### GOAL OF THE EXERCISE
For the listing below, report all lines that hold the word "este".

### SUPPLIED DATA
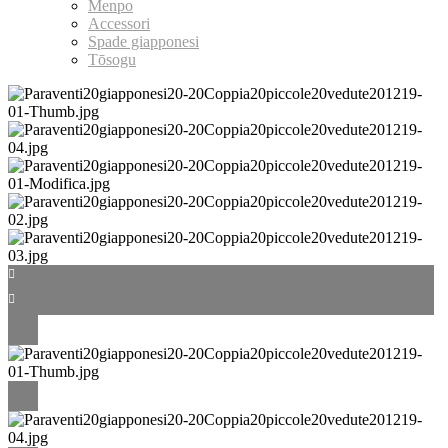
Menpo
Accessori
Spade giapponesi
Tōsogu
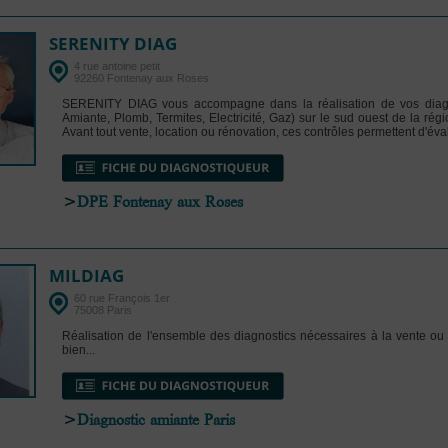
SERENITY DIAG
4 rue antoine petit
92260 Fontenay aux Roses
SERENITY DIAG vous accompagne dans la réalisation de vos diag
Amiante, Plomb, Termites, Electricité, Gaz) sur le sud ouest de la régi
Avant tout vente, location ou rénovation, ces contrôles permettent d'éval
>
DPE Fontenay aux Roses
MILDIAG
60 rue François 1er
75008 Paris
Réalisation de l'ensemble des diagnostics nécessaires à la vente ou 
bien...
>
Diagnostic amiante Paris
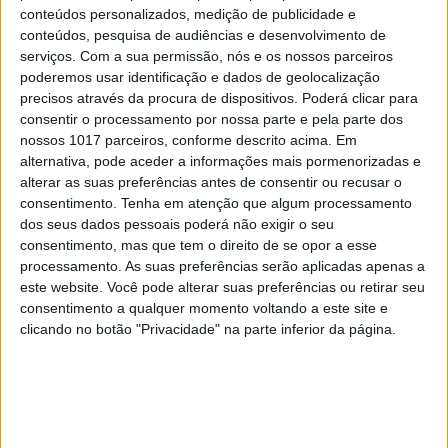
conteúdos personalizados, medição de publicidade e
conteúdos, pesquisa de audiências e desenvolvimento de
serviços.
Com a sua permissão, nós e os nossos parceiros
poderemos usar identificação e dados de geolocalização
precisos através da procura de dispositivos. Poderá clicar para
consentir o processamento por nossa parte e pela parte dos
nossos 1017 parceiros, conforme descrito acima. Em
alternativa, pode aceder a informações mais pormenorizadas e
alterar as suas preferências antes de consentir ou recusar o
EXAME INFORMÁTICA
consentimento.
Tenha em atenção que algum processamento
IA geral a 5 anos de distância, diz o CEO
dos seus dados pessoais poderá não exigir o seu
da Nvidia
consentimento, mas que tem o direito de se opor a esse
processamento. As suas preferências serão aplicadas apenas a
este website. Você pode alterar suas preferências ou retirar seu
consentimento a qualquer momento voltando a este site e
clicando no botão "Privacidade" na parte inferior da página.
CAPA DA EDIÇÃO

---

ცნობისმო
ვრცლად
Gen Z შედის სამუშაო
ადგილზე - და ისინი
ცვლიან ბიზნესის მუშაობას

### YOUR RESPONSE
este website. Você pode alterar suas preferências ou retirar seu
consentimento a qualquer momento voltando a este site e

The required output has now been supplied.